UNITED STATES
SECURITIES AND EXCHANGE COMMISSION
WASHINGTON, D.C. 20549
FORM 8-K
CURRENT REPORT
Pursuant to Section 13 or 15(d) of The Securities Exchange Act of 1934
December 11, 2024
Date of report (date of earliest event reported)
Digi International Inc.
(Exact name of registrant as specified in its charter)
Delaware | | 1-34033 | | 41-1532464 |
(State of Incorporation) | | (Commission file number) | | (I.R.S. Employer Identification No.) |
| |
9350 Excelsior Blvd., Suite 700 | | |
Hopkins, Minnesota | | 55343 |
(Address of principal executive offices) | | (Zip Code) |
(952) 912-3444
(Registrant’s telephone number, including area code)
Check the appropriate box below if the Form 8-K filing is intended to simultaneously satisfy the filing obligation of the registrant under any of the following provisions:
¨ | Written communications pursuant to Rule 425 under the Securities Act (17 CFR 230.425) |
¨ | Soliciting material pursuant to Rule 14a-12 under the Exchange Act (17 CFR 240.14a-12) |
¨ | Pre-commencement communications pursuant to Rule 14d-2(b) under the Exchange Act (17 CFR 240.14d-2(b)) |
¨ | Pre-commencement communications pursuant to Rule 13e-4(c) under the Exchange Act (17 CFR 240.13e-4(c)) |
Securities registered pursuant to Section 12(b) of the Act:
Title of each class | | Trading Symbol | | Name of each exchange on which registered |
Common Stock, par value $0.01 per share | | DGII | | The Nasdaq Stock Market LLC |
Indicate by check mark whether the registrant is an emerging growth company as defined in Rule 405 of the Securities Act of 1933 (§ 230.405 of this chapter) or Rule 12b-2 of the Securities Exchange Act of 1934 (§ 240.12b-2 of this chapter):
Emerging growth company ¨
If an emerging growth company, indicate by check mark if the registrant has elected not to use the extended transition period for complying with any new or revised financial accounting standards provided pursuant to Section 13(a) of the Exchange Act. ¨
Item 5.02. | Departure of Directors or Certain Officers; Election of Directors; Appointment of Certain Officers; Compensatory Arrangements of Certain Officers. |
On December 11, 2024, Sally J. Smith informed Digi International Inc. (the “Company”) of her decision to retire from the Board of Directors (the “Board”), effective immediately after the conclusion of the Company’s 2025 Annual Meeting of Stockholders. Ms. Smith’s decision to retire was not the result of any dispute or disagreement with the Company on any matter relating to the Company’s operations, policies, or practices. Ms. Smith served on the Audit Committee and as chair of the Nominating and Governance Committee of the Board.

EXERCISES:
(a) Answer these questions using the Form 8-K filing above.
(i) What trading symbol is given for the common stock?
(ii) In which state is the registrant incorporated?
(iii) Which committee of the Board did Ms. Smith chair?
(b) Pick up the Digi International Form 8-K filing after its final sentence and carry it forward.

PROVIDED RECORDS:
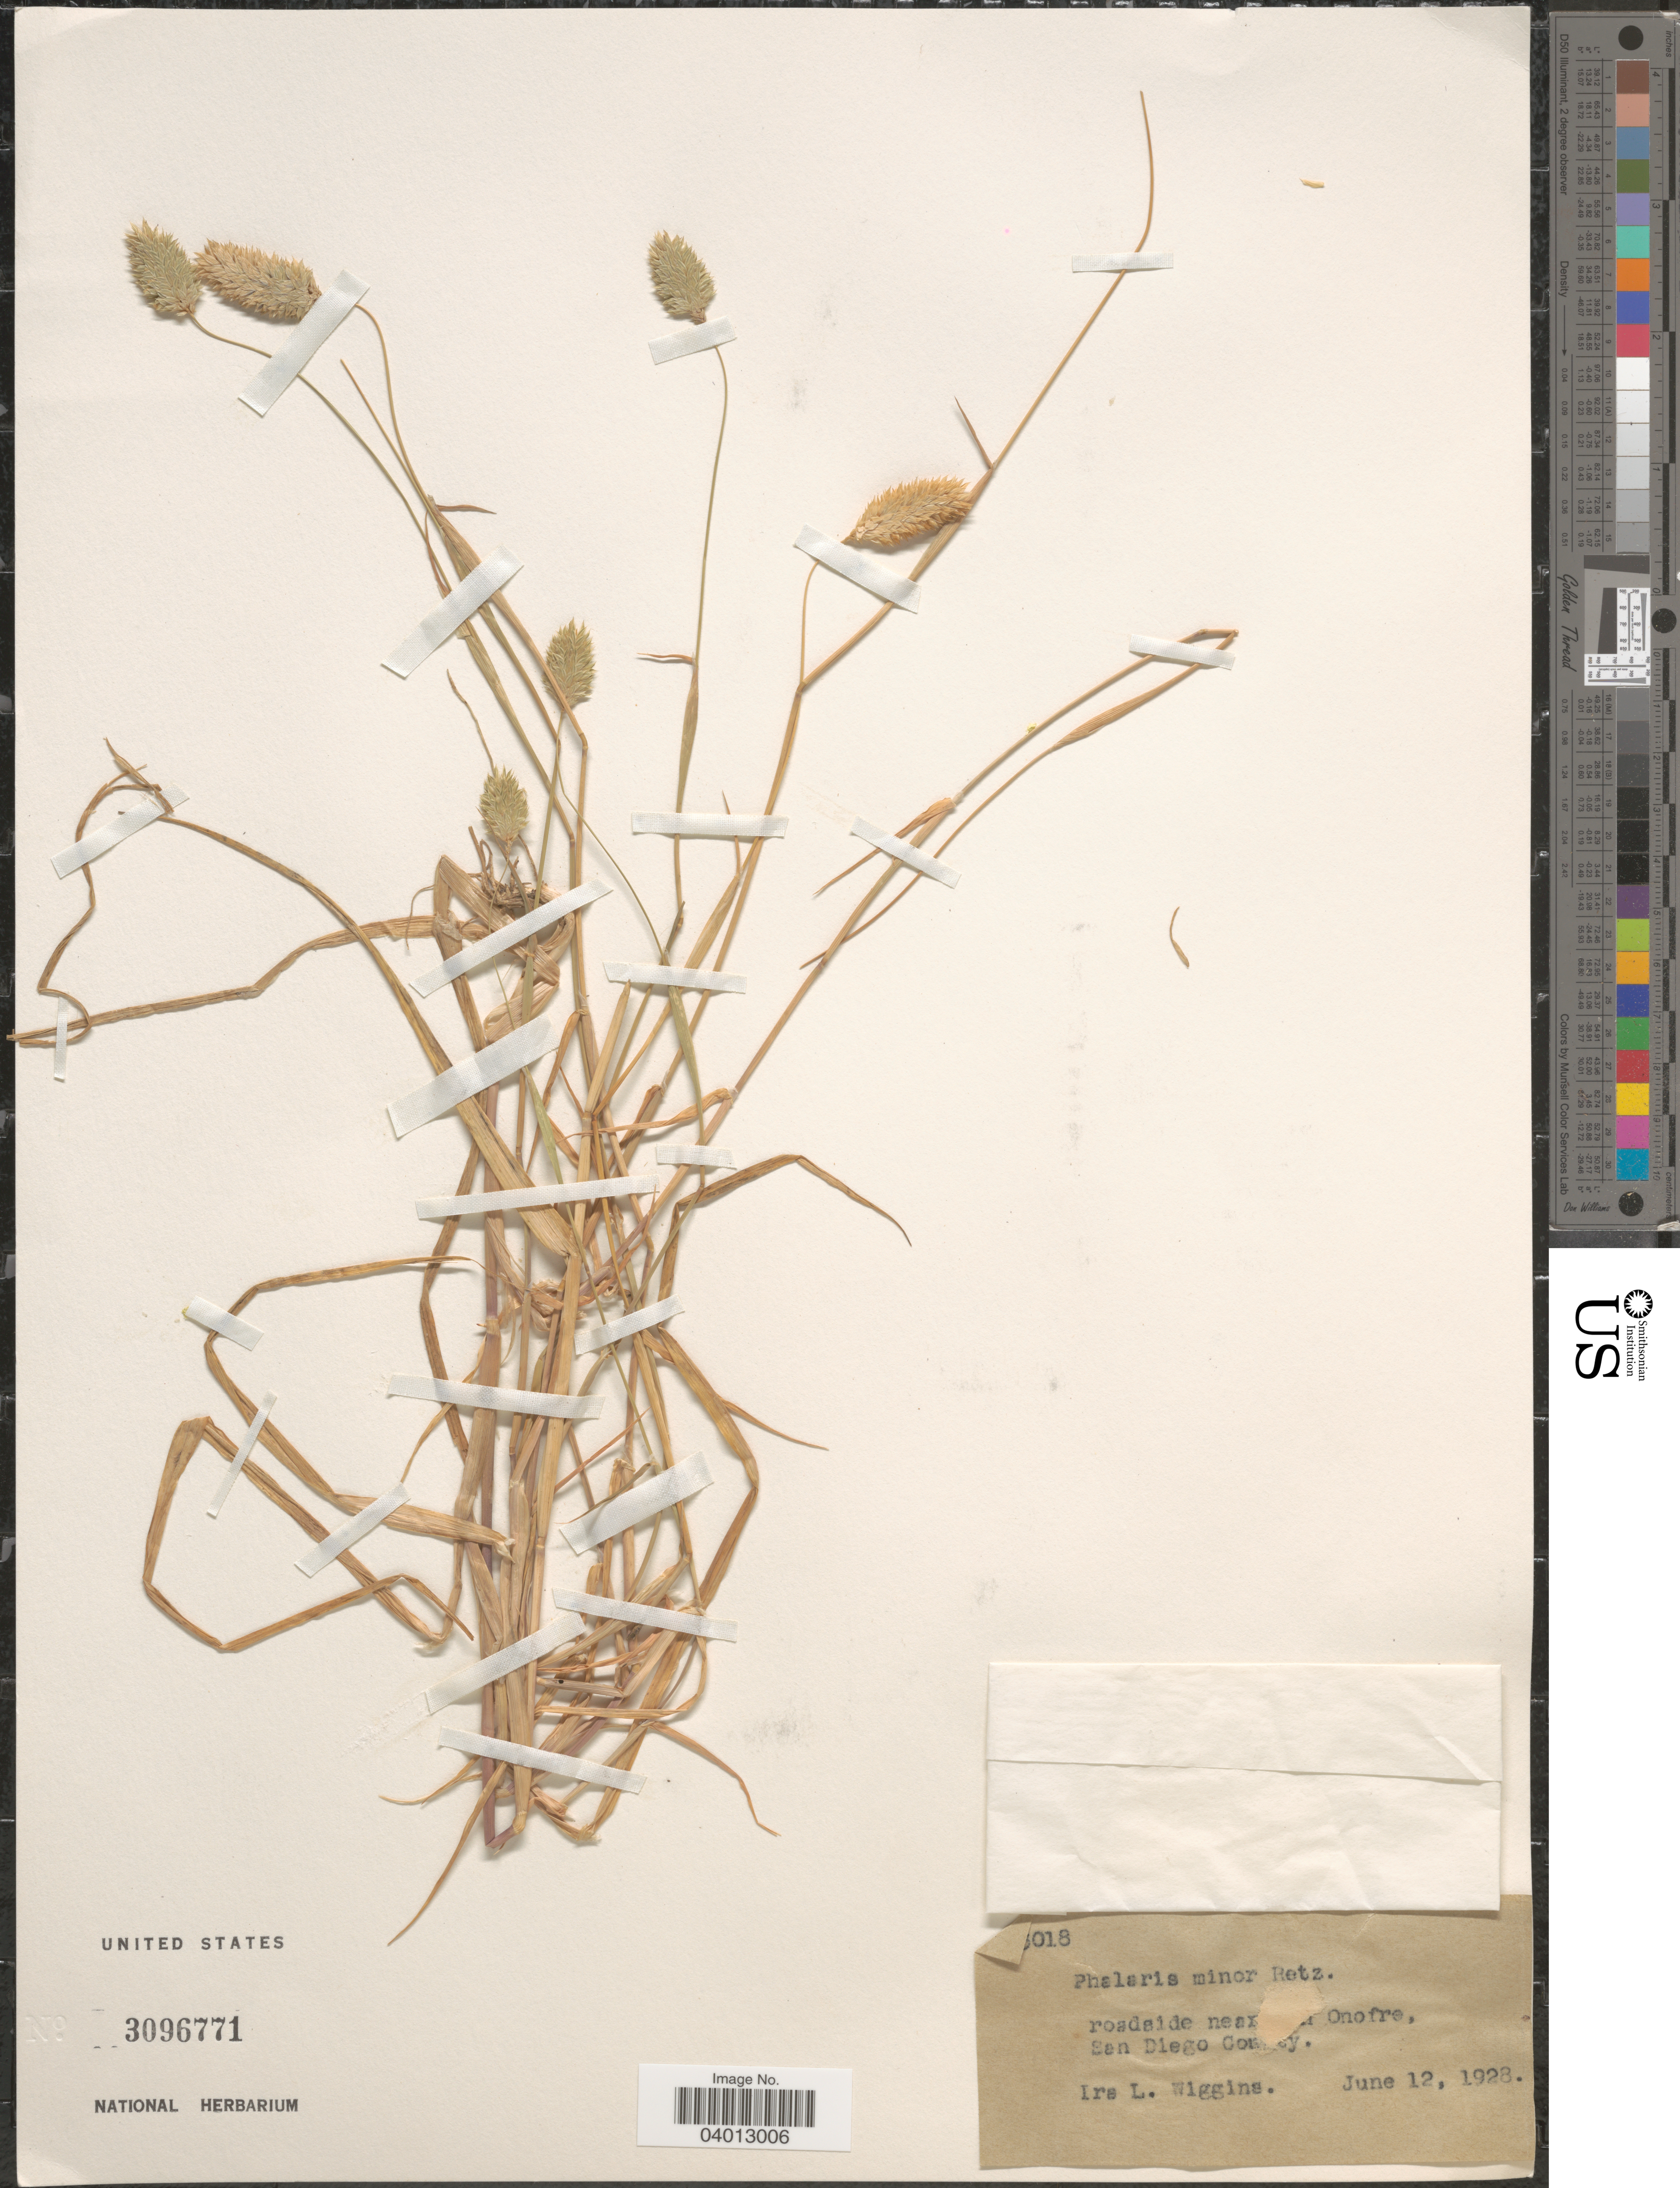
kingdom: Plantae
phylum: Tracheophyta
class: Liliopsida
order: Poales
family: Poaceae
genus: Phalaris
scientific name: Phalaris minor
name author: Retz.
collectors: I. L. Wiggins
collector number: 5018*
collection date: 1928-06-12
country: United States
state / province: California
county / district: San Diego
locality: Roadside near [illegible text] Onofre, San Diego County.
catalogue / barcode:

THE RESULTS:
(a)
(i) DGII
(ii) Delaware
(iii) The Nominating and Governance Committee

(b)
Item 7.01. | Regulation FD Disclosure. |
The text of the Company’s press release announcing Ms. Smith’s departure and the nomination of two new Board members is set forth in Exhibit 99.1 to this report and is incorporated by reference into this Item 7.01.
Item 9.01. | Financial Statements and Exhibits. |
SIGNATURES
Pursuant to the requirements of the Securities and Exchange Act of 1934, the registrant has duly caused this report to be signed on its behalf by the undersigned duly authorized.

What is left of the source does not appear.